Request
Reproduce the lines of the material below verbatim, starting at the line that contains "genus: Arbutus" and continuing through the last line of the material, with both ends included.

Information provided
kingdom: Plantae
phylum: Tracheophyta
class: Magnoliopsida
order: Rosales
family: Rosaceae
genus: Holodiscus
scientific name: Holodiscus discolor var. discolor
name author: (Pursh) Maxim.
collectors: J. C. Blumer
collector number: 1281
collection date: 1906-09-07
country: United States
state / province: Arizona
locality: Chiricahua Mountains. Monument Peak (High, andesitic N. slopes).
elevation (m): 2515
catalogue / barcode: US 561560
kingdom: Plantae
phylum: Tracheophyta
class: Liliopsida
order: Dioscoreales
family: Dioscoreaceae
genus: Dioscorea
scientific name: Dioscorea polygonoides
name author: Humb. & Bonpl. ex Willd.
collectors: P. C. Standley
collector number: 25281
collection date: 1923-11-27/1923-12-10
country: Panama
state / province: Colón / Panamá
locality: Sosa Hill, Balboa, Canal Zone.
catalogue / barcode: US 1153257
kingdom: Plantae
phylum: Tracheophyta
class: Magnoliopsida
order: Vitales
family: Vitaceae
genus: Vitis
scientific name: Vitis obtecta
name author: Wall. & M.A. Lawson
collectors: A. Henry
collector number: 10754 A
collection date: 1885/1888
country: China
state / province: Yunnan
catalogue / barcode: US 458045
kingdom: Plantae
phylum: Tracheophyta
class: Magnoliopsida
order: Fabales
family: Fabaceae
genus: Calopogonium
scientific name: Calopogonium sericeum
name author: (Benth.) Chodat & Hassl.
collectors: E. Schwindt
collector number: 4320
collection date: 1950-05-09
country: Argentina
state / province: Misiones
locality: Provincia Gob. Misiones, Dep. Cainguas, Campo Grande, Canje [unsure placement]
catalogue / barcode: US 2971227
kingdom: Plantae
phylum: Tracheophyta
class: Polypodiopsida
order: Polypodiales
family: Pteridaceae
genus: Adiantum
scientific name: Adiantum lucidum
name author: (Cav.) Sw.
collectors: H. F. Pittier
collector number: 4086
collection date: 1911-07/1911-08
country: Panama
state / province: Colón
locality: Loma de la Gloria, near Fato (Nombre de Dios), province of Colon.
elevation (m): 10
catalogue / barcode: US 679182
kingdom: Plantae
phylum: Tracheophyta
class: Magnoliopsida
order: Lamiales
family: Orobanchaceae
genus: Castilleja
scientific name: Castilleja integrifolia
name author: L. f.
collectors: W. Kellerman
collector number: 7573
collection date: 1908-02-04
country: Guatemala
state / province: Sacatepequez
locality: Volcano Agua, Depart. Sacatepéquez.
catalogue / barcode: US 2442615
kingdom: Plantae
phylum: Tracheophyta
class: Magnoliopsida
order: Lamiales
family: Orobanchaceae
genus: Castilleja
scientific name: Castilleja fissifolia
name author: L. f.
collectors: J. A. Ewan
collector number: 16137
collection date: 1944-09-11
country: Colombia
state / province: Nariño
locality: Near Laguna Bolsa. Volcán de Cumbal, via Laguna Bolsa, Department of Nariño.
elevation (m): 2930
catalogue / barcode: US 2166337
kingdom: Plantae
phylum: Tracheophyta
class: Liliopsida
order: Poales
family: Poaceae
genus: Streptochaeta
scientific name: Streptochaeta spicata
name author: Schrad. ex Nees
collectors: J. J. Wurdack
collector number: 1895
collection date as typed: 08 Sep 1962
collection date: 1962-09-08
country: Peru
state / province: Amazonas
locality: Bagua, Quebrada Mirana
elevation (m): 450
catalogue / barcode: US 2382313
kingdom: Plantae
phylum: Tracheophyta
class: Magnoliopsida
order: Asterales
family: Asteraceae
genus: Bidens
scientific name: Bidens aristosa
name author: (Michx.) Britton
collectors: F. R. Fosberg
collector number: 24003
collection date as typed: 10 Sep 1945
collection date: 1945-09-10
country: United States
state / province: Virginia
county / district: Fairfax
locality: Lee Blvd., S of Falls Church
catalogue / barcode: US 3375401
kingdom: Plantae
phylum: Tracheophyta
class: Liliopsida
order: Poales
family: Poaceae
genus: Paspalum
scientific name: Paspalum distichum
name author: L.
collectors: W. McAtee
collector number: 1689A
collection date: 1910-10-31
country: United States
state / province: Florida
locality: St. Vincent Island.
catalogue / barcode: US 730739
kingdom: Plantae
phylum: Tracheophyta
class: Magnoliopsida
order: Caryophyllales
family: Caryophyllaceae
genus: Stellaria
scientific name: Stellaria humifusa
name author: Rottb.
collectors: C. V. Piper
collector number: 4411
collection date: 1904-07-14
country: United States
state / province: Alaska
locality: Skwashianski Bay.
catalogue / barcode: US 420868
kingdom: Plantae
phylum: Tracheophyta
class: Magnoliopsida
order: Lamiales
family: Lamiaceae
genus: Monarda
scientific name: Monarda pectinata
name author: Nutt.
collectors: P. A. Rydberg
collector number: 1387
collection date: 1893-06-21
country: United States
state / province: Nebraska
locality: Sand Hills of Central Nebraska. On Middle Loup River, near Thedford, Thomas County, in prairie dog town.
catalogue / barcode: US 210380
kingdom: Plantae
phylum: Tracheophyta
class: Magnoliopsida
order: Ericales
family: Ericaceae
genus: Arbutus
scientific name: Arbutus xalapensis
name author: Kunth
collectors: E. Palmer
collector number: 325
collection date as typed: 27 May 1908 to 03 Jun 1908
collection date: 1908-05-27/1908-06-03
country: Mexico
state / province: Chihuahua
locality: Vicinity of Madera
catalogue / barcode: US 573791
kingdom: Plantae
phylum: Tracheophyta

Answer to this task
genus: Arbutus
scientific name: Arbutus xalapensis
name author: Kunth
collectors: E. Palmer
collector number: 325
collection date as typed: 27 May 1908 to 03 Jun 1908
collection date: 1908-05-27/1908-06-03
country: Mexico
state / province: Chihuahua
locality: Vicinity of Madera
catalogue / barcode: US 573791
kingdom: Plantae
phylum: Tracheophyta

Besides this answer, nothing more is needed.